Assignment.
Give the listing's lines as a JSON list of strings, one string per line with blank lines left out, starting at the line that contains "deduction provides financial" and stopping after the line that contains "Costs associated with promoting your massage".

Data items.
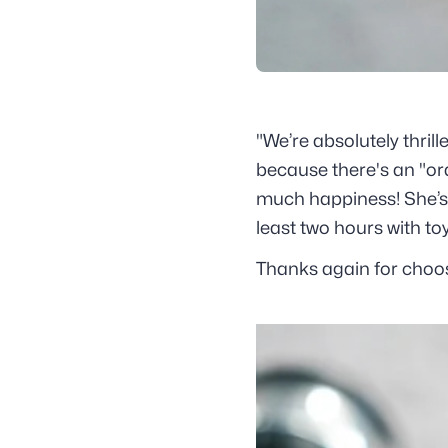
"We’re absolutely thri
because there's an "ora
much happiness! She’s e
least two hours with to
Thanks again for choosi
--
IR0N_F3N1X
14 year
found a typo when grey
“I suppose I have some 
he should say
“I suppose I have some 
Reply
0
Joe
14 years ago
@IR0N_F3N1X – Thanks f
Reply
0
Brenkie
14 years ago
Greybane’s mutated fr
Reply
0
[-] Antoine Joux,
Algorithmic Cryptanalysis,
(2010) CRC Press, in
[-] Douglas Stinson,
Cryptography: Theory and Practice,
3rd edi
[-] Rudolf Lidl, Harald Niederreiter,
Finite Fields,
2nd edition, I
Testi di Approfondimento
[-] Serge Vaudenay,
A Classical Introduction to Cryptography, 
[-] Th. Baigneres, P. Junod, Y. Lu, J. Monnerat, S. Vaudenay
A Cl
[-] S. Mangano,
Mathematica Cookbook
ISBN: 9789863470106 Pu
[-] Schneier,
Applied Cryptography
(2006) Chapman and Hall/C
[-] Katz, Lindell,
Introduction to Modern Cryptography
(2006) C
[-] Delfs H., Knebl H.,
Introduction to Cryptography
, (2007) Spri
* * *
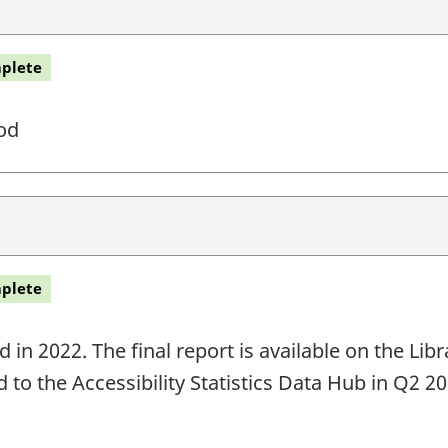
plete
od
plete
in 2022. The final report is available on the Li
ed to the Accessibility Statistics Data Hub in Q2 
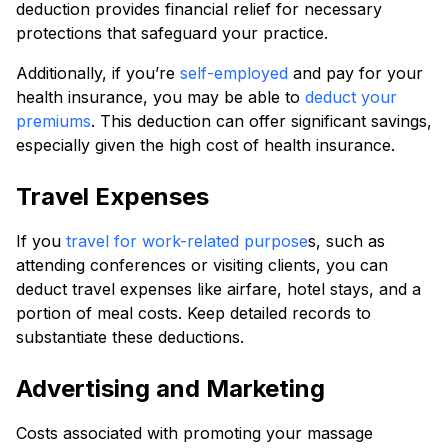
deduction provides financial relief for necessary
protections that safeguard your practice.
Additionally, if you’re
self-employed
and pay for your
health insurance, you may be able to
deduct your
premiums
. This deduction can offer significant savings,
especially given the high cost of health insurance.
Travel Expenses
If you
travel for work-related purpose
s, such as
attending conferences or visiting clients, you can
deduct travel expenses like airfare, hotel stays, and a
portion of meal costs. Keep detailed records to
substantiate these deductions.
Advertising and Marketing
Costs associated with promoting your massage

Problem solution.
[
  "deduction provides financial relief for necessary",
  "protections that safeguard your practice.",
  "Additionally, if you’re",
  "self-employed",
  "and pay for your",
  "health insurance, you may be able to",
  "deduct your",
  "premiums",
  ". This deduction can offer significant savings,",
  "especially given the high cost of health insurance.",
  "Travel Expenses",
  "If you",
  "travel for work-related purpose",
  "s, such as",
  "attending conferences or visiting clients, you can",
  "deduct travel expenses like airfare, hotel stays, and a",
  "portion of meal costs. Keep detailed records to",
  "substantiate these deductions.",
  "Advertising and Marketing",
  "Costs associated with promoting your massage"
]